#### Passage fourni:
Tel est, en fin de compte, le grand paradoxe de l’irruption de l’IA et de la Gen AI dans le domaine de la cybersécurité : elles apportent un surcroît d’efficacité plus que bienvenu aux organisations prises en étau entre la prolifération des menaces et la pénurie des compétences, mais, dans le même temps, elles suscitent de nouvelles interrogations et ouvrent de nouveaux fronts à protéger.

À technologies révolutionnaires, approche classique

Toutefois, les incertitudes, notamment celles concernant de possibles réglementations à venir, ne doivent pas décourager les organisations d’investir dans l’IA et la Gen AI pour la cybersécurité. Elles doivent au contraire tirer sans plus tarder profit de ses bénéfices avérés et de la longueur d’avance qu’a, pour une fois, la défense sur l’attaque. En revanche, il faut avancer avec prudence, sans se laisser aveugler par les prouesses et les promesses de ces nouveaux outils, mais en gardant toujours à l’esprit leurs limites et les questions qu’ils soulèvent. Pour cela, leur mise en œuvre doit impérativement s’accompagner de la mise en place d’un cadre de gouvernance ainsi que d’un processus de veille et de benchmark afin d’en mesurer et d’en valider l’efficacité, et de remédier au plus tôt à d’éventuelles dérives. Et c’est là, peut-être, un ultime paradoxe de l’IA et de la Gen AI, qui, pour révolutionnaires qu’elles soient, réclament une approche on ne peut plus classique.

#### Travail à réaliser:
1. D'après le passage sur l'IA et la cybersécurité, entre quelles deux difficultés les organisations sont-elles prises en étau ?
2. Dressez la liste des buts que le passage sur l'IA et la cybersécurité assigne au cadre de gouvernance et au processus de veille et de benchmark.

#### Informations affichées:
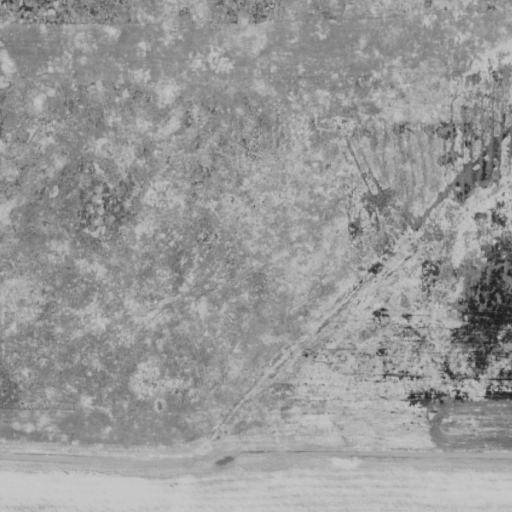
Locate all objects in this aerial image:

#### Corrigé par tâche:
1. Entre la prolifération des menaces et la pénurie des compétences.

2.
- Mesurer l'efficacité de ces outils
- Valider leur efficacité
- Remédier au plus tôt à d'éventuelles dérives